Bell-Villada, Gene. Borges and His Fiction: A Guide to His Mind and Art. Chapel Hill: U of North Carolina P, 1981. (A great book on Borges)

A rather long (but detailed) listing of the themes of Borges's work.  Play the literary version of "Where's Waldo" and see how many of these themes you can find in the stories in the assignment.

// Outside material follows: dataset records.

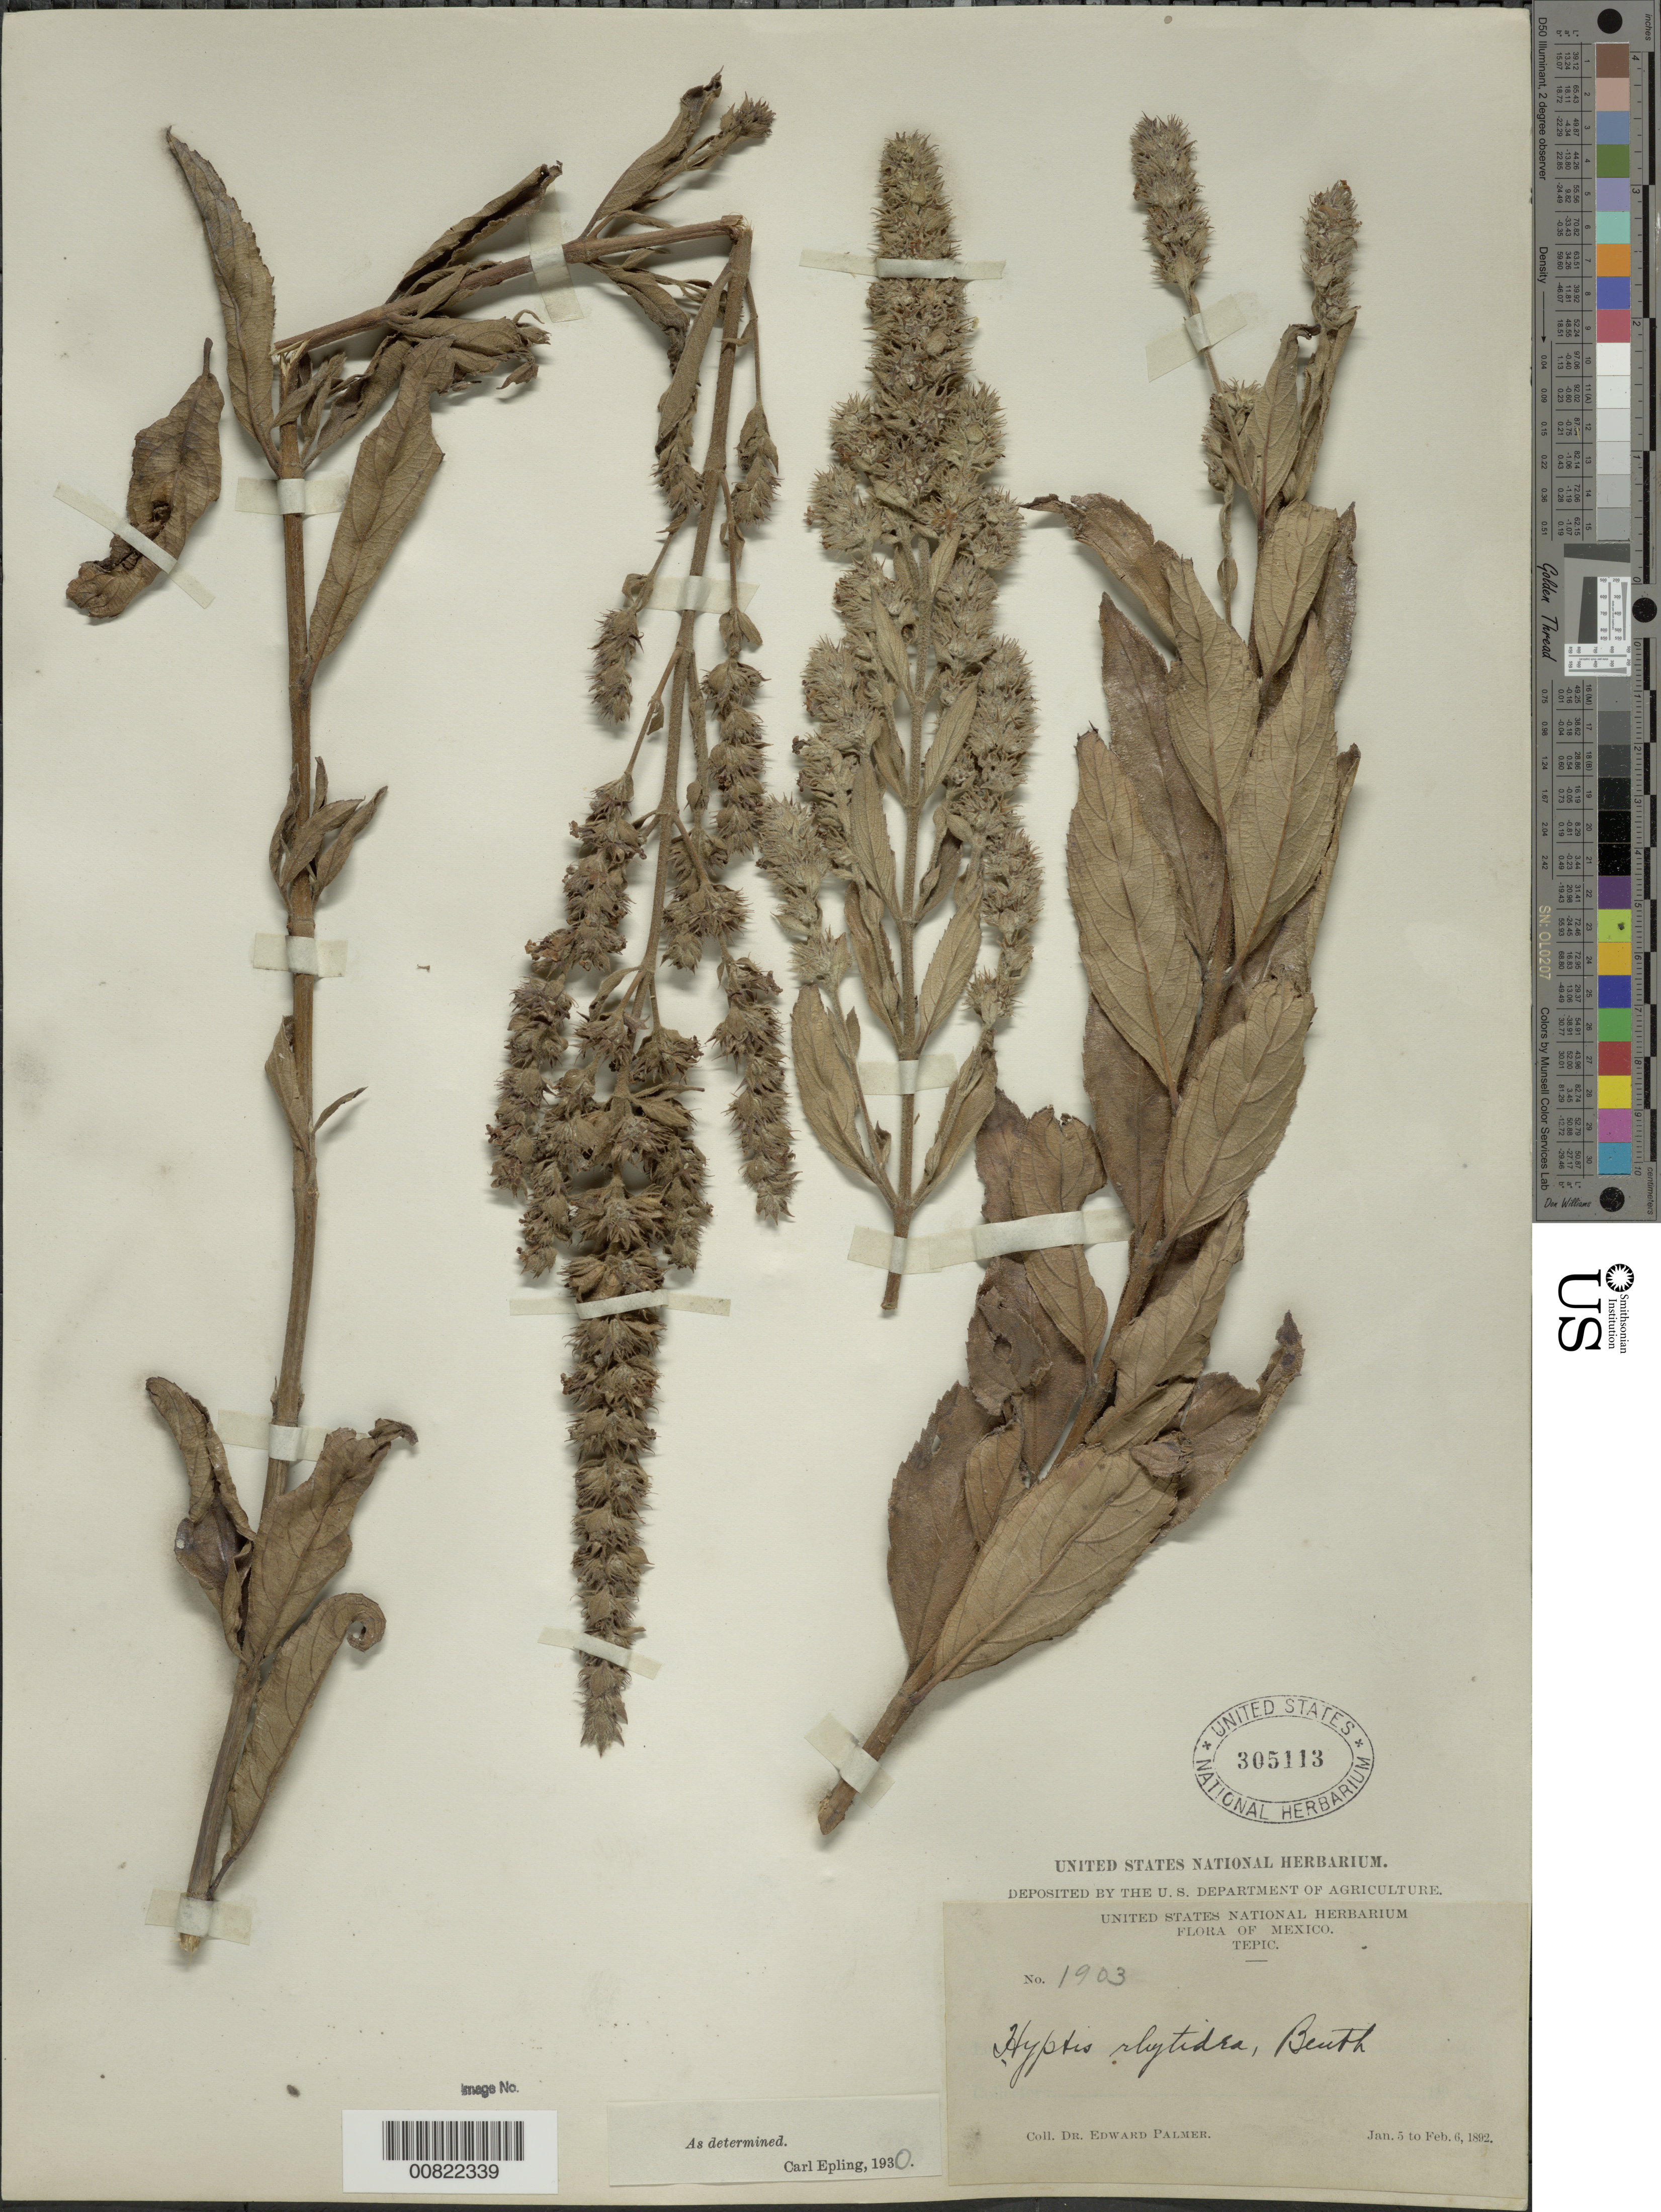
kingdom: Plantae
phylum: Tracheophyta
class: Magnoliopsida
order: Lamiales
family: Lamiaceae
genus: Hyptis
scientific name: Hyptis rhytidea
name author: Benth.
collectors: E. Palmer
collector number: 1903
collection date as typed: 05 Jan 1892 to 06 Feb 1892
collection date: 1892-01-05/1892-02-06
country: Mexico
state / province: Nayarit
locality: Tepic, Nayarit.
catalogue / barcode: US 305113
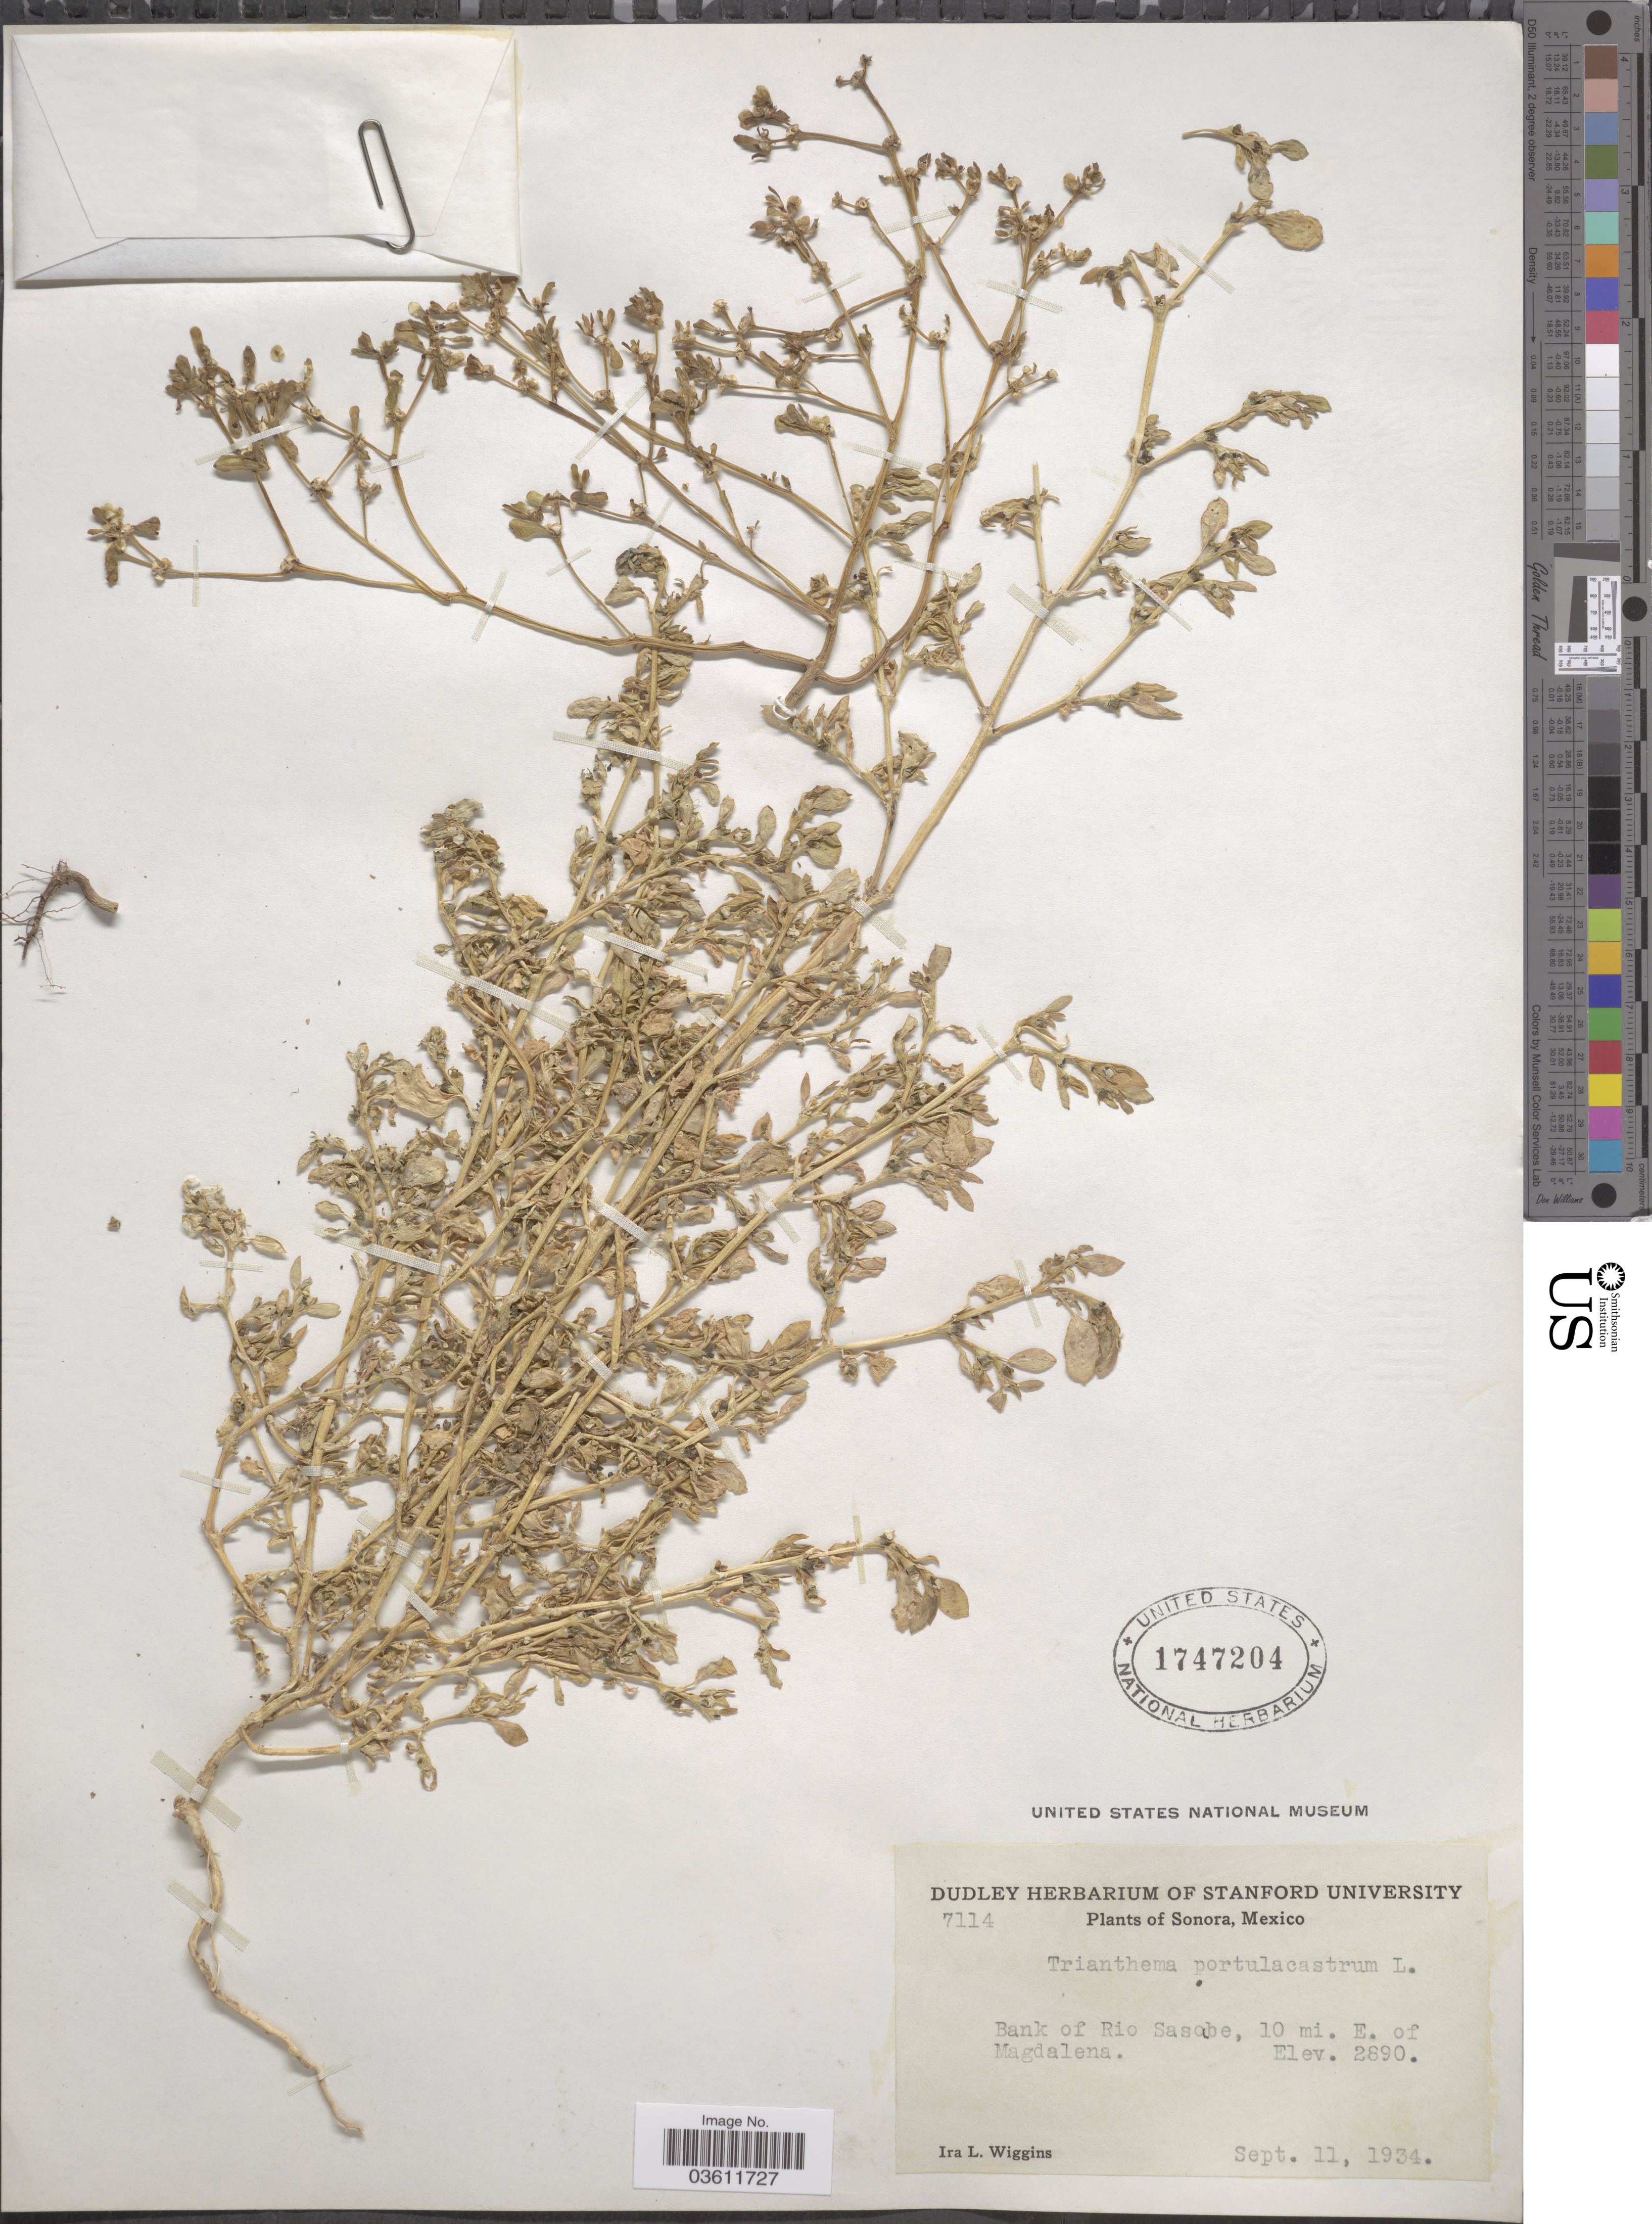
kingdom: Plantae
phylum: Tracheophyta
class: Magnoliopsida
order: Caryophyllales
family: Aizoaceae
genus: Trianthema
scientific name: Trianthema portulacastrum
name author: L.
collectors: I. L. Wiggins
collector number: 7114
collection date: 1934-09-11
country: Mexico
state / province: Sonora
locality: Bank of Rio Sasabe, 10 mi. E. of Magdalena.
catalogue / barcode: US 1747204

"A word is in order regarding what is best known in Borges's work -- his "themes," the subjects and notions that permeate his writing. Some of the more outstanding of these are: the hallucinatory character of human existence; the illusory nature of the physical world; the inevitable arbitrariness of all rational thought; infinity and infinite possibilities; the idea that the most minuscule event implies and contains the entire universe; the idea that everything we can imagine has either happened already or will happen eventually; the conceit that every man is also another man and even all men; a character who realizes he is better off as someone else; a character who believes he is winning when he is really losing; Time as but another illusion; "circular time" and especially "eternal recurrence"-the idea that the number of personal experiences, though vast, is finite and consequently events can occur again in the future; remote settings (Babylon, Prague, Araby); an attitude of amazement (Borges cannot understand authors like Fitzgerald or Sinclair Lewis who do not "marvel at the universe"); hatred of mirrors because they multiply reality; and the sudden moment of mystical insight and total understanding. Most significant, of course, is the famous and omnipresent labyrinth, Borges's most characteristic motif, just as sweetly whimsical machines and moons are immediately identifiable as Paul Klee's fancies, bowler hats and floating apples as those of Magritte. The labyrinth sums up Borges's delight with multitudinous possibilities and symbolizes the idea of a bewildering universe, the complexities fashioned by men" (Bell-Villada 52).

 

Have fun -- and may the best reader win!!

Note: The winner gets an all-expense* paid trip to . . . . the OCC library.

*By expense I mean the cost of walking from your car to the library -- which the prize promoters have calculated to be equivalent to a bite-sized Snickers bar. This prize is non-transferable and can be subsituted with whatever candy/snack Mr. Bordelon happens to have in his cache of food in his office.